Katzenberg generously offered to send Ben on an all-expenses-paid trip around the world by luxury liner. All he asked in return was that Schisoff bring back two trunks from Shanghai. “You won’t even have to bother about looking after the trunks,” Katzenberg said, “because there’ll be somebody to do that for you. And when you get back I’ll have some money for you.”

Schisoff was confused. (At least that was the story he would tell Customs agents later.) Why would his brother-in-law suddenly wish to send him around the world with all expenses paid—and then give him money at the end of the trip? He knew his brother-in-law was in the rackets. He knew his reputation as a hoodlum. He also had heard all the rumors that Katzenberg was connected with the narcotics traffic even though he had managed to elude Federal officers. Schisoff told Katzenberg to give him a few days to think it over.

Schisoff finally sat down with his wife and said, “Listen, Bella, I want to go on a trip by myself. You go to Miami. You’ve worked hard and now you are entitled to share the money we have. I want to go alone. You know I am a nervous type of man and I want to go for a couple of months to recuperate. You can stay home or you can go to Miami or do whatever you please. How about it?”

But Bella was having none of this business of her husband taking a vacation alone. She loudly insisted that if he were going on a trip, then she was going with him. She wasn’t going to let him go gallivanting off by himself to get into God knows what sort of trouble. Her answer was “no!”

Schisoff reluctantly told Katzenberg that his sister insisted on going along. He expected his brother-in-law to call off the deal. But instead Katzenberg amiably agreed that both of them could go and that he would pay their expenses. And so on November 15, 1935, the couple boarded the SS President Lincoln in San Francisco and set sail that day on their voyage around the world by way of Shanghai.

When the President Lincoln arrived in Shanghai, Sam Gross was waiting at the pier to meet them. He introduced them to his two Greek companions and then took them to the Metropole Hotel, where he had made reservations for them. Sam said, “Now you two get a good rest. Everything is going all right.”

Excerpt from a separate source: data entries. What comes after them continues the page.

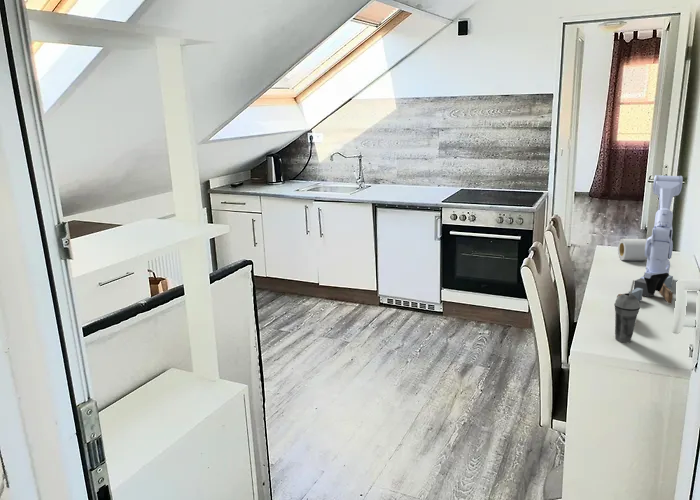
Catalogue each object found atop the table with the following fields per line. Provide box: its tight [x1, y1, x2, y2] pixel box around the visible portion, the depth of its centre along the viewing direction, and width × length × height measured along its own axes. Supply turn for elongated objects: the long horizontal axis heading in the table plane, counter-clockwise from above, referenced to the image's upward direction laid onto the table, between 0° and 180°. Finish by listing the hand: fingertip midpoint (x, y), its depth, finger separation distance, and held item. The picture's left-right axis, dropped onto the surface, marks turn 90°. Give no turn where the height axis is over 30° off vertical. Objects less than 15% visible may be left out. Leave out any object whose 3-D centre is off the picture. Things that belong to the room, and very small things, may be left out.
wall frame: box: [628, 274, 674, 302], centre depth 214 cm, size 30×2×4 cm, turn 125°
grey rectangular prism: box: [633, 277, 655, 298], centre depth 214 cm, size 4×6×5 cm, turn 35°
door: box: [658, 284, 674, 304], centre depth 211 cm, size 15×1×4 cm, turn 166°
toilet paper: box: [617, 238, 649, 262], centre depth 256 cm, size 10×10×10 cm
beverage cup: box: [614, 279, 641, 344], centre depth 174 cm, size 7×7×20 cm
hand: (654, 292), depth 211 cm, fingers closed on grey rectangular prism, 4 cm apart
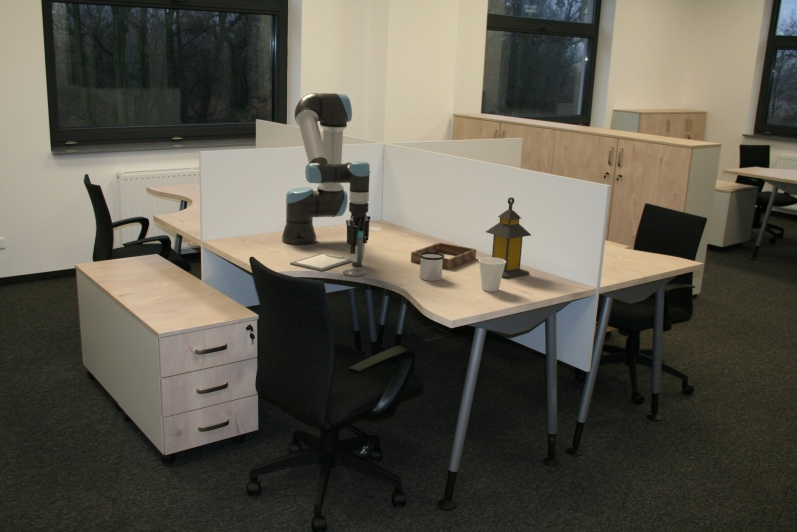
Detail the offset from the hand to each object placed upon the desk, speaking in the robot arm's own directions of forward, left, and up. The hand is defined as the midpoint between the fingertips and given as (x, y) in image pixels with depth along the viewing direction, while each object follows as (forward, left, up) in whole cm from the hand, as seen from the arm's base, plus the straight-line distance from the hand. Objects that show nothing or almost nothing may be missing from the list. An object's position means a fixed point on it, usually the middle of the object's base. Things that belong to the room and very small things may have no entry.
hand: (357, 260), depth 296 cm
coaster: (+10, +6, -2) cm, 12 cm away
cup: (-5, +56, -2) cm, 56 cm away
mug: (-5, +32, -2) cm, 32 cm away
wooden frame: (-31, +22, -2) cm, 38 cm away
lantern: (-31, +50, -2) cm, 59 cm away
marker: (0, 0, -2) cm, 2 cm away
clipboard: (+6, -13, -2) cm, 14 cm away
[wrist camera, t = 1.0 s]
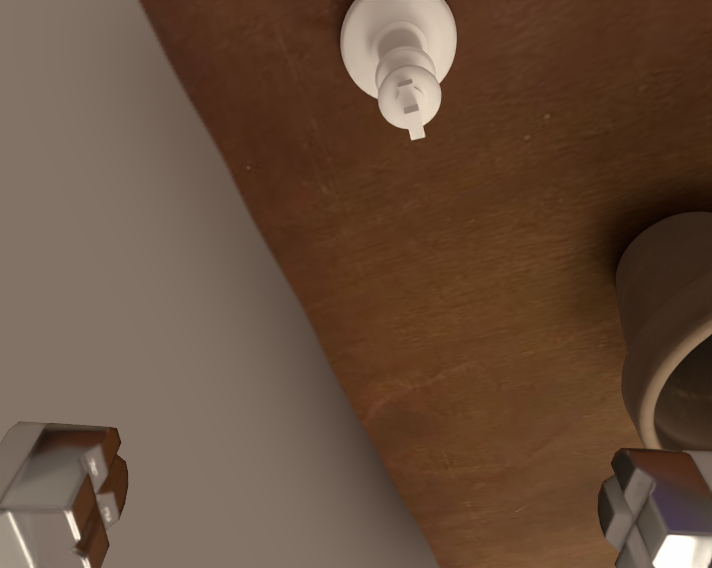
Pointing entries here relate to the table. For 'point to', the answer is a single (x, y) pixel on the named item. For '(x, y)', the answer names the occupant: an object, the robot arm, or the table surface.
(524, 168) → the table surface
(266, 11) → the table surface
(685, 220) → the flower pot
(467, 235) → the table surface
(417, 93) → the chess piece
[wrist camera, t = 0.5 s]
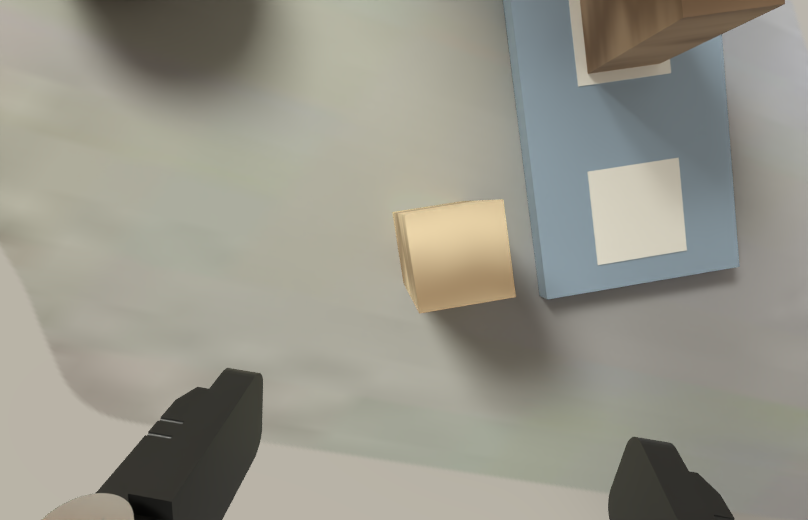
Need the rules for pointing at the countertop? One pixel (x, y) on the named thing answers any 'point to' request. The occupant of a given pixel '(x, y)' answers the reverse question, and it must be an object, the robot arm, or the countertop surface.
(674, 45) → the walnut pillar
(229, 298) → the countertop surface
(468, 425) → the countertop surface
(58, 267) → the countertop surface
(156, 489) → the robot arm
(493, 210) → the oak pillar
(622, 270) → the board
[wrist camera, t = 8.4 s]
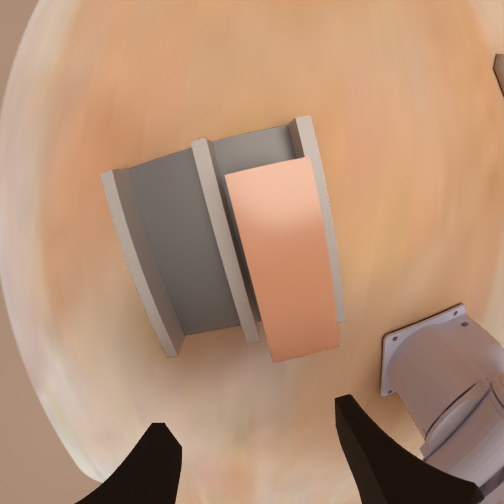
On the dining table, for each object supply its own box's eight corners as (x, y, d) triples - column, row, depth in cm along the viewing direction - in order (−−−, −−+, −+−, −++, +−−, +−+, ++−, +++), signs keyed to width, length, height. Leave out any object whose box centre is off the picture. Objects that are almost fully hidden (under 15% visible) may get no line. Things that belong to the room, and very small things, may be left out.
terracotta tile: (307, 284, 18) (339, 346, 11) (263, 295, 18) (273, 362, 11) (282, 161, 16) (309, 156, 9) (232, 173, 16) (224, 175, 9)
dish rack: (297, 125, 16) (310, 115, 13) (330, 296, 19) (345, 320, 16) (124, 172, 16) (100, 174, 13) (177, 329, 20) (167, 357, 17)
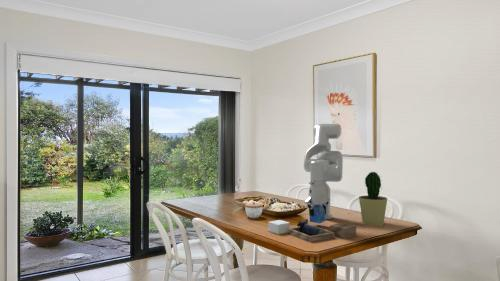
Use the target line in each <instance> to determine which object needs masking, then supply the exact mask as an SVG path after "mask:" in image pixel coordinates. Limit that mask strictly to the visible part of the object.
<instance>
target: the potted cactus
mask: <svg viewBox="0 0 500 281" xmlns="http://www.w3.org/2000/svg"><path fill="white" fill-rule="evenodd" d="M365 175H366V176H365V178H364V185H365V187H366V188H365V189H366V194H367V195H359V196H358V200H359V207H360V213H361V214H360V215H361V222H362V224H363V225H366V226H372V227H373V226H374V227H380V226H384V223H385V217H386V216H385V215H386V210H387V203H388V197H386V196H380V192H381V190H382V189H383V187H382V183H381V182H382V181H383V180H382V179H381V177H382V176H381V175H379V174H378V172H377V171H370V172H368V174H367V173H366V174H365ZM380 189H381V190H380Z"/></svg>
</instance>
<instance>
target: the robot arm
mask: <svg viewBox="0 0 500 281" xmlns="http://www.w3.org/2000/svg"><path fill="white" fill-rule="evenodd" d="M341 135H342V126H341V124H340V123H319V124H316V125H314V127H313V136H314V140H313V141H314V142H313V145H311V146H310V147H309V148H308V149H307V150H306V152H305V155H304V159H303V170H304V172H306V173H310V176H309V177H310V182H308V184H309V188H308V198H307V199H306V200H305V201H304V204H305V205H306V207H307V208H308V214H309V215H308V216H309V217H310V216H314V209H313V207H314V205H321V206H323V208H324V209H325V220H330V219H333V218H334V215H333V214H331V188H330V186H329V184H328V183H327V182H329V183H330V182H334V183H335V182H336V183H338V182H340V181H342V179H343V163H344V160H343V154H342V152H341V151H340V150H332V144H331V142H330V141H329V140H330V139H331V140H333V139H335V140H337V139H339V138H340V136H341ZM314 156H316V158H312V157H314Z"/></svg>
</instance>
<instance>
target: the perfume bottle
mask: <svg viewBox="0 0 500 281" xmlns="http://www.w3.org/2000/svg"><path fill="white" fill-rule="evenodd" d="M313 209H314V216H310V215H309V222H310V223H315V224H321V223H324V222H325V221H326V219H325V209H324V208H323V206H321V205H314V207H313Z"/></svg>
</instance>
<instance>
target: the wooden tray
mask: <svg viewBox="0 0 500 281" xmlns="http://www.w3.org/2000/svg"><path fill="white" fill-rule="evenodd" d="M299 227H300V226H299ZM299 227H290V228H289V229H288V232H287V234H289V235H291V236H292V237H293V236H294V237H296V238H299V239H301V240H303V241H306V242H309V243H313V242H319V241H325V240H330V239H335V238H336V237H335V233H334V232H331V231H330V230H328V229H325V228H321V227H318V226H317V227H318V228H321V229H322V230H323V234H320V235H310V234H307V233H305V232H304V233H301V232H298V229H300V228H299Z"/></svg>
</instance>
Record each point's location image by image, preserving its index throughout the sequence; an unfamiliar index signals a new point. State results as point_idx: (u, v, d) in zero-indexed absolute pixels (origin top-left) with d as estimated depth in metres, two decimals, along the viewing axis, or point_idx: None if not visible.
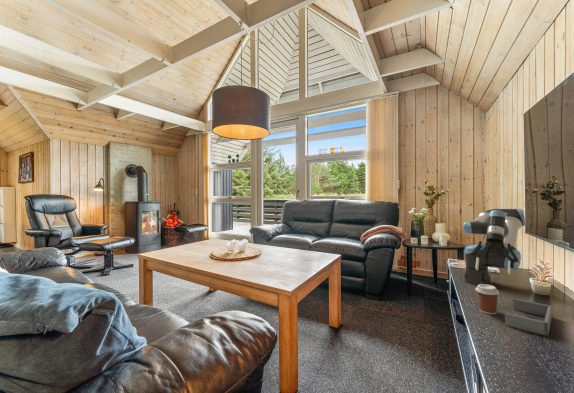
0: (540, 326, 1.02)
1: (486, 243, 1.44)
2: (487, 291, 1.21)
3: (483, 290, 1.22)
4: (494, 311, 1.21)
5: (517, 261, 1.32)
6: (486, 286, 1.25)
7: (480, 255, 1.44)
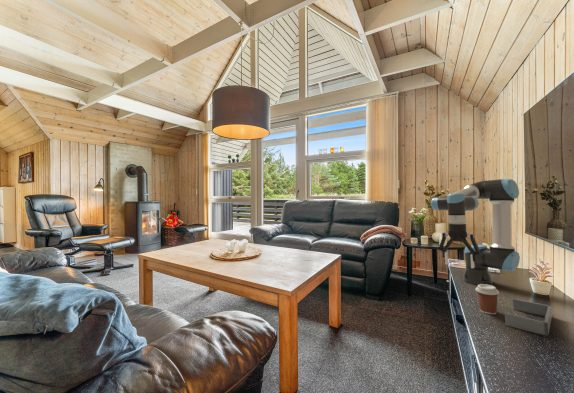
0: (540, 326, 1.02)
1: (449, 234, 1.34)
2: (487, 291, 1.21)
3: (483, 290, 1.22)
4: (494, 311, 1.21)
5: (479, 253, 1.26)
6: (486, 286, 1.25)
7: (447, 247, 1.37)
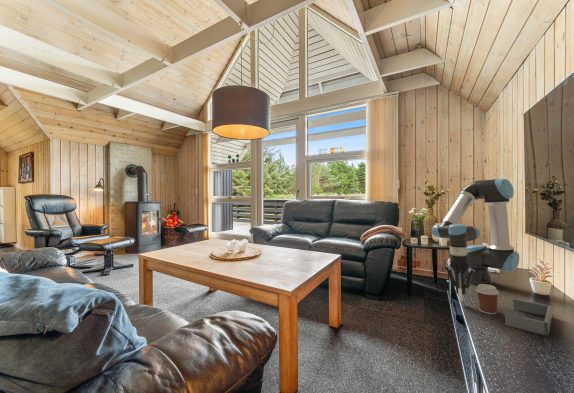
0: (540, 326, 1.02)
1: (451, 265, 1.34)
2: (487, 291, 1.21)
3: (483, 290, 1.22)
4: (494, 311, 1.21)
5: None
6: (486, 286, 1.25)
7: None
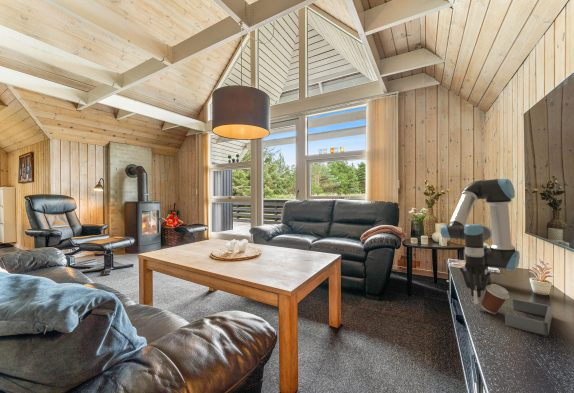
0: (540, 326, 1.02)
1: (466, 266, 1.29)
2: (498, 294, 1.17)
3: (495, 292, 1.18)
4: (495, 311, 1.20)
5: None
6: (498, 288, 1.21)
7: (474, 283, 1.28)
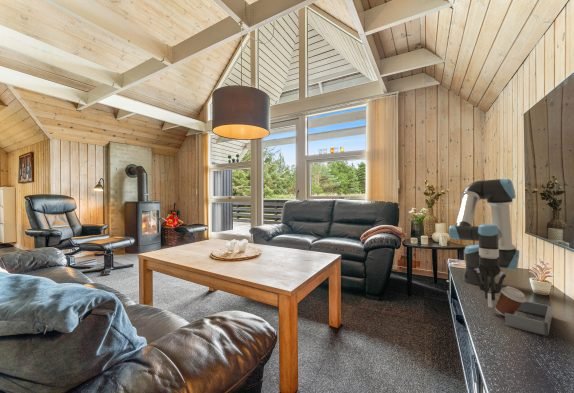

As Schisoff told the story later: “A few days later, Sam Gross tells me that he is going away for a week. He said to us, ‘Don’t walk too often in the street because it is not so good.’ I said, ‘All right. But what will I do if anything happens? Maybe I’ll get sick. I don’t know anybody around here.’ So he gave me an address. In case anything went wrong I should call that telephone number. I don’t remember the address and the number. It was a Greek fellow, named Jay, and his wife. Finally Sammy Gross puts a scare into me and tells me not to go into the streets.

“And so we stayed in the hotel until we got blue in the face. And so my wife finally says, ‘We have money. Why sit in the hotel? I want to do some shopping. Everything is so cheap here.’

“So we were sitting there about three days and then I called that number that Sam gives me and the wife answered. I told her about us. She answered, ‘All right, I’m going to send my chauffeur to bring you over....’ She treated us to a meal and we spent the afternoon there and then went home.